The simulator basicly "sees what the spider reads", by skipping the stuff it does not read. Most of them that spider a site, do about the same thing. That's what it does and it's very helpful. I use it all the time on my sites. It's one of the things I do to all of them along with valadating, html compression, kw checker etc. You would be very surprised what some of the sites I work for or see here in the forums, turn up.
You could, for example have a left navagation menu or email signup being read first, and you probably don't want that. Yours says:
Caz Limited +44 (0)117 941 5920 email@example.com We aim to lead you along the path to the website most appropriate for your enterprise Our website clients include... Sally Walker Language Services Red Gate Software South West Arts Marketing Leiths School of Food and Wine QEH Theatre Hayles & Howe Equimat The English Gardening School Hoppin' Mad dance live! Bristol Julian Murphy --> ...and these are some of our other interests Helios Professional Audio GÓteVite Bellcrown France NEXT 2003 © Caz Limited - 19 October 2003 21:39. +44 (0)117 941 5920 firstname.lastname@example.org
There's not much by way of kws or anything for that matter. You are more of an ad for your clients at this point (seen that before). One thing that really works well for me, is to put a strip across the top that includes kws and perhaps important features.

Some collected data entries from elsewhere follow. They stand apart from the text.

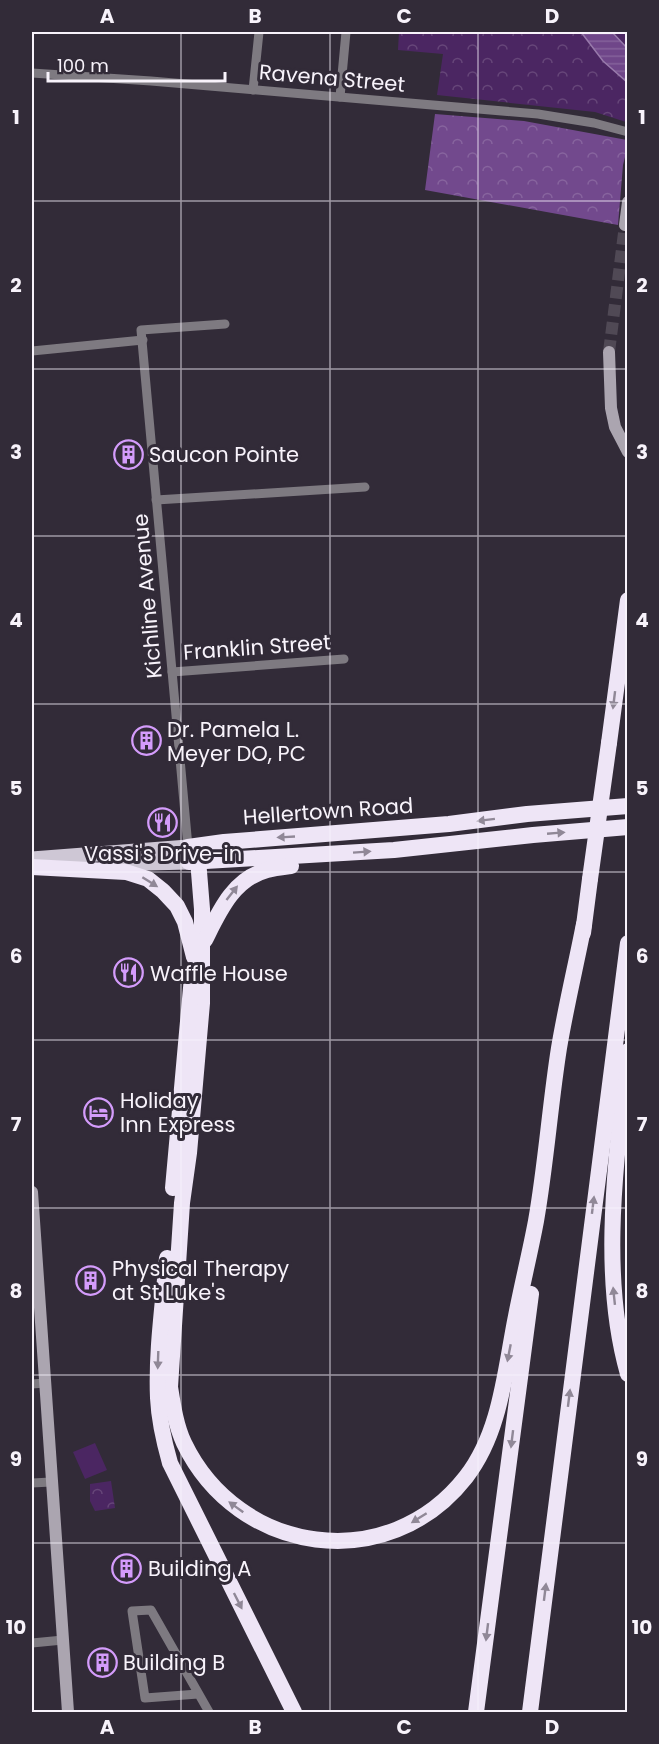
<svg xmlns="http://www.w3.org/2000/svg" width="659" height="1744" viewBox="0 0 659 1744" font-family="Poppins,sans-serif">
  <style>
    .forest { fill: url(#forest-crowns) }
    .park { fill: url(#park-crowns) }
    .garden { fill: #4b2662 }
    .water { fill: url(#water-rules); stroke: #987aab; stroke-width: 1.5 }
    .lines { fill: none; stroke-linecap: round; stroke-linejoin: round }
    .secondary-tunnel { stroke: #504955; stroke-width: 12; stroke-dasharray: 12 6; stroke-linecap: butt }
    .street { stroke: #7e7a81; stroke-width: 9 }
    .secondary { stroke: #aba5b0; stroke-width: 12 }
    .primary { stroke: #cec7d5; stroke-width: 15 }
    .highway { stroke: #eee5f6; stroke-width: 16 }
    .highway-bridge { stroke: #eee5f6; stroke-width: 16 }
    .oneway { fill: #908897 }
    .grid { fill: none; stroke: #f8f3fb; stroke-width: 1.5; stroke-opacity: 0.55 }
    .labels { text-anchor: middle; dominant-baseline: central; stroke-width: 6; stroke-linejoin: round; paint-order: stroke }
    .street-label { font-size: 21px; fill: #f8f3fb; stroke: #322b38 }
    .poi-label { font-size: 21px; fill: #f8f3fb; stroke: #322b38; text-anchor: start }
    .neatline { fill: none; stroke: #f8f3fb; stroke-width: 2 }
    .grid-label { font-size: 20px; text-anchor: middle; font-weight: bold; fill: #f8f3fb }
  </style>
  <defs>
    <pattern id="forest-crowns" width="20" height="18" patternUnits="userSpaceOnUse" patternTransform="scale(1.5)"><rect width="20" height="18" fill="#72498d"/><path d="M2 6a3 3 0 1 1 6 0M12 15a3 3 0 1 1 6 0" fill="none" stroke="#87649e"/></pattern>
    <pattern id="park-crowns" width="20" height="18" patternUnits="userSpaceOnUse" patternTransform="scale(1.5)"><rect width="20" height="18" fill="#4b2662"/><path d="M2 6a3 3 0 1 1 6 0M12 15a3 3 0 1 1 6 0" fill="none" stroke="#664679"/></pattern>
    <pattern id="water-rules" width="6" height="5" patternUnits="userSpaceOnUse" patternTransform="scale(1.5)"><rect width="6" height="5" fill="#6f4689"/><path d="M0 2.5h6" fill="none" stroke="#84619b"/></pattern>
  </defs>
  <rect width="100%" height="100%" fill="#322b38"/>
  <polygon class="forest" points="435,114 524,121 627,140 627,149 623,165 618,225 425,190"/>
  <g class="park">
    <polygon points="399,32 581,32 603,61 626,47 612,32 627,32 627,118 626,122 595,112 437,95 443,54 398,50"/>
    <polygon points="111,1481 115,1508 95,1511 90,1501 90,1484"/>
  </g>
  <polygon class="garden" points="95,1443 107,1470 85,1479 73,1452"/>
  <polygon class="water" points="581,32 612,32 627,48 627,82 603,61"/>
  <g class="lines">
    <polyline class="secondary-tunnel" points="609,352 625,225"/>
    <g class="street">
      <polyline points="32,73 151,81 538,114 594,123 628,132"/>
      <polyline points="253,90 259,32"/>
      <polyline points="340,97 346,32"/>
      <polyline points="32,351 143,340"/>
      <polyline points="156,500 365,487"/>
      <polyline points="172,672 344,659"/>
      <polyline points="188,847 141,330 225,324"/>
      <polyline points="32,1384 45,1383"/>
      <polyline points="32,1483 51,1482"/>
      <polyline points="32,1643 63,1640"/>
      <polyline points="198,1694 145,1698 132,1611 151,1610 209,1712"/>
    </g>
    <g class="secondary">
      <polyline points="625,225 628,202"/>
      <polyline points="609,352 611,408 615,427 628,452"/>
      <polyline points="32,1192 68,1712"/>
    </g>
    <g class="primary">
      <polyline points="32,859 188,847"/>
      <polyline points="106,864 189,862"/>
    </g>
    <g class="highway">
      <polyline points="609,743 628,600"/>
      <polyline points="188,847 224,842 449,824 527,814 628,806"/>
      <path d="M 197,847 L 202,909 L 202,1003 L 189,1153 L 182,1203 L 170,1387 C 173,1406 176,1426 184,1443 C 238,1555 388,1577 466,1477 C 501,1432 505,1370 516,1316 C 522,1285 530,1253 536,1221 C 546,1164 550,1105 559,1048 C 566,1006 576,965 584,924"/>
      <polyline points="189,862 394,850 533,835 628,827"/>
      <polyline points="32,867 126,872 148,879 163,891 177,906 185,922 194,957"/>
      <polyline points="583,933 590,879"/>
      <path d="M 205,940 C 219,912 233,879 267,870 C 274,868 283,867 291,866"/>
      <path d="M 628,1051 C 617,1155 599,1272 628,1374"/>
      <polyline points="173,1188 192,977"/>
      <path d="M 167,1258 C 163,1305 156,1352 158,1398 C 159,1420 164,1442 170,1463 L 294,1712"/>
      <polyline points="476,1712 531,1294"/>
      <polyline points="530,1712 628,943"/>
    </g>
    <polyline class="highway-bridge" points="590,879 609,743"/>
  </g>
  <defs><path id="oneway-solid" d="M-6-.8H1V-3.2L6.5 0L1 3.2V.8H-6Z" transform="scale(1.5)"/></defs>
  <g class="oneway">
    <use href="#oneway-solid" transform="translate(614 700) rotate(97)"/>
    <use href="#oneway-solid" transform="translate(486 820) rotate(173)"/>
    <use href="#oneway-solid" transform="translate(556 833) rotate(-5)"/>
    <use href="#oneway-solid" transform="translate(286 837) rotate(177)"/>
    <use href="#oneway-solid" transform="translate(362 852) rotate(-4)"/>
    <use href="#oneway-solid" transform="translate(150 882) rotate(32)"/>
    <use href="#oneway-solid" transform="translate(232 893) rotate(-52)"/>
    <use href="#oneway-solid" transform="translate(593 1205) rotate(-83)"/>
    <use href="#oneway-solid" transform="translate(614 1296) rotate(-96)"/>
    <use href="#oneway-solid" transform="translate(509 1353) rotate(101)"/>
    <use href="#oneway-solid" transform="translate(158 1360) rotate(92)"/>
    <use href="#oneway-solid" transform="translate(569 1398) rotate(-83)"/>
    <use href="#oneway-solid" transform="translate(512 1439) rotate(97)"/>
    <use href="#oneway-solid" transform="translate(236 1507) rotate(-144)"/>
    <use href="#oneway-solid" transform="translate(419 1518) rotate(148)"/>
    <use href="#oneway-solid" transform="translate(545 1592) rotate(-83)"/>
    <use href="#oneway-solid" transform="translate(238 1601) rotate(63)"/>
    <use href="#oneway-solid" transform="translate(487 1632) rotate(97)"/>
  </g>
  <path class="grid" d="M 181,32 L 181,1712M 330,32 L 330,1712M 478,32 L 478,1712M 32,201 L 628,201M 32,369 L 628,369M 32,536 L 628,536M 32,704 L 628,704M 32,872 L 628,872M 32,1040 L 628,1040M 32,1208 L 628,1208M 32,1375 L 628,1375M 32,1543 L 628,1543"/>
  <defs>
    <symbol id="building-ring" viewBox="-11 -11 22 22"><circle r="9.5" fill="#322b38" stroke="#d49cfb" stroke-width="1.5"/><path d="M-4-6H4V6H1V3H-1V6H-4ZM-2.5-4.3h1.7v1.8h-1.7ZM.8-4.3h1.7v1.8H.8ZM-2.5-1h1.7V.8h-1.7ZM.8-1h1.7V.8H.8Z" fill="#d49cfb"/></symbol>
    <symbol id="restaurant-ring" viewBox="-11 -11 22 22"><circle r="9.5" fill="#322b38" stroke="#d49cfb" stroke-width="1.5"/><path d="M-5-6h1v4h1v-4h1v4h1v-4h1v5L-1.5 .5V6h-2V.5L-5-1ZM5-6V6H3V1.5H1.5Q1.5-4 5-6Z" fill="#d49cfb"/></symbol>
    <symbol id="hotel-ring" viewBox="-11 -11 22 22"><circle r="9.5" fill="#322b38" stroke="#d49cfb" stroke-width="1.5"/><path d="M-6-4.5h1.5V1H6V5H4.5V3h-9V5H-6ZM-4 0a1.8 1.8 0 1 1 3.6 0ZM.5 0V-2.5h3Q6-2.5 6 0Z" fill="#d49cfb"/></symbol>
  </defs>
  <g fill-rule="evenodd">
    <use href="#building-ring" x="112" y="438" width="33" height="33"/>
    <use href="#building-ring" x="130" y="724" width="33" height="33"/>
    <use href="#restaurant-ring" x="146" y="806" width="33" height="33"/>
    <use href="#restaurant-ring" x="112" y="956" width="33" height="33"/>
    <use href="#hotel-ring" x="82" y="1096" width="33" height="33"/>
    <use href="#building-ring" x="74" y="1264" width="33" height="33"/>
    <use href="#building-ring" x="110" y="1552" width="33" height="33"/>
    <use href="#building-ring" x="86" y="1646" width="33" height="33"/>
  </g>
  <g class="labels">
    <g class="street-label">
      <text transform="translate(332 78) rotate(5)">Ravena Street</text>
      <text transform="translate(147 596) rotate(-95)">Kichline Avenue</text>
      <text transform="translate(257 647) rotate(-4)">Franklin Street</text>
      <text transform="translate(328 811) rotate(-4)">Hellertown Road</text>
    </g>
    <g class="poi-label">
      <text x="149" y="454">Saucon Pointe</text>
      <text x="167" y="729">Dr. Pamela L.<tspan x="167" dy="24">Meyer DO, PC</tspan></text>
      <text x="163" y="853" text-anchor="middle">Vassi's Drive-in</text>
      <text x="150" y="973">Waffle House</text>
      <text x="120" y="1100">Holiday<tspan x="120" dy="24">Inn Express</tspan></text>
      <text x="112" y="1268">Physical Therapy<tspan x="112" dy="24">at St Luke's</tspan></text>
      <text x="148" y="1568">Building A</text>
      <text x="123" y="1662">Building B</text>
    </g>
  </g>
  <rect width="659" height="1744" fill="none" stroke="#322b38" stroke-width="66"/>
  <path d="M48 72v9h177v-9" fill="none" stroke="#f8f3fb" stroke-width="3"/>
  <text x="57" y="72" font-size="18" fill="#f8f3fb" stroke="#322b38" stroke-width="4.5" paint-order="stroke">100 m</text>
  <rect x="33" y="33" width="593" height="1678" class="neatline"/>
  <g class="grid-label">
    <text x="107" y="23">A</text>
    <text x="255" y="23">B</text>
    <text x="404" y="23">C</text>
    <text x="552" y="23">D</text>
    <text x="16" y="124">1</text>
    <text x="642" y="124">1</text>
    <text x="16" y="292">2</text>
    <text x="642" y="292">2</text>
    <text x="16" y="459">3</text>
    <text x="642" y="459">3</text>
    <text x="16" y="627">4</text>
    <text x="642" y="627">4</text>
    <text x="16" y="795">5</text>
    <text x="642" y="795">5</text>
    <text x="16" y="963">6</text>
    <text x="642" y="963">6</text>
    <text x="16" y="1131">7</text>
    <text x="642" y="1131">7</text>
    <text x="16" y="1298">8</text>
    <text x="642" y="1298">8</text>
    <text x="16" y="1466">9</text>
    <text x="642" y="1466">9</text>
    <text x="16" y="1634">10</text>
    <text x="642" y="1634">10</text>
    <text x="107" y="1734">A</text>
    <text x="255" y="1734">B</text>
    <text x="404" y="1734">C</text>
    <text x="552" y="1734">D</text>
  </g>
</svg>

Your homepage not only has little content, but the content it does have, is not very strong. One of my sites:
I just put the strip across the top. It's too early to tell, but if you put it through to the test, the first things read are:
Bingo - Instant - Gala - Mainstreet - Party - Mega - Splash - Glamour - Amigo - Fun Time - Galaxy - Astro - Bingo Casinos: Bucky's Casino Cliff Castle Casino Casino of the Sun Golden Ha:San Harrah's Ak-China Cocopah Casino Fort Mcdowell Casino Blue Water Fun Casino AZ Gila River Hon-Dah Casino Mazatzal Casino Tribal Websites and Info: Hualapai Tribe White Mountain Apache Havasupai Tribe Kaibab-Paiute Tribe Fort Mojave Navajo Nation Pascua Yaqui Quechan Tribe San Carlos
This lists all the bingo on site and all az tribes, especially those that do gaming. When this takes, it should come up under the bingo sites if someone is searching for them. I had hoped I would have better luck with the tribes, but none so far.
As far as reducing dreamweaver code, one thing that seems to be a problem from the onset in matters like this, is that the software setup could have been done differently. Once it is setup, you can modify the setup to get rid of unwanted stuff. I haven't used dw for a while, so look around and see what you can find.
I noticed that the site you mentioned in your last post has a "Dreamweaver Cleaner" on the bottom left. You might want to check it out if you havn't already.
10-20-2003, 09:19 PM
Let's not forget that both Dreamweaver and the new FrontPage have options to clean the html...this includes whitespace. Let's also remember that if we all wrote our code on one single line...it'd be hard to make sense of...hence carriage returns and indenting, among other things.
And the idea of a spider using file size as a factor for rank is rather silly. Besides being able to list how big the site is, what would be the point? Size dosn't equal content. And if they're indexing it based on how fast it could load due to size, that's not really a relevant search result now is it?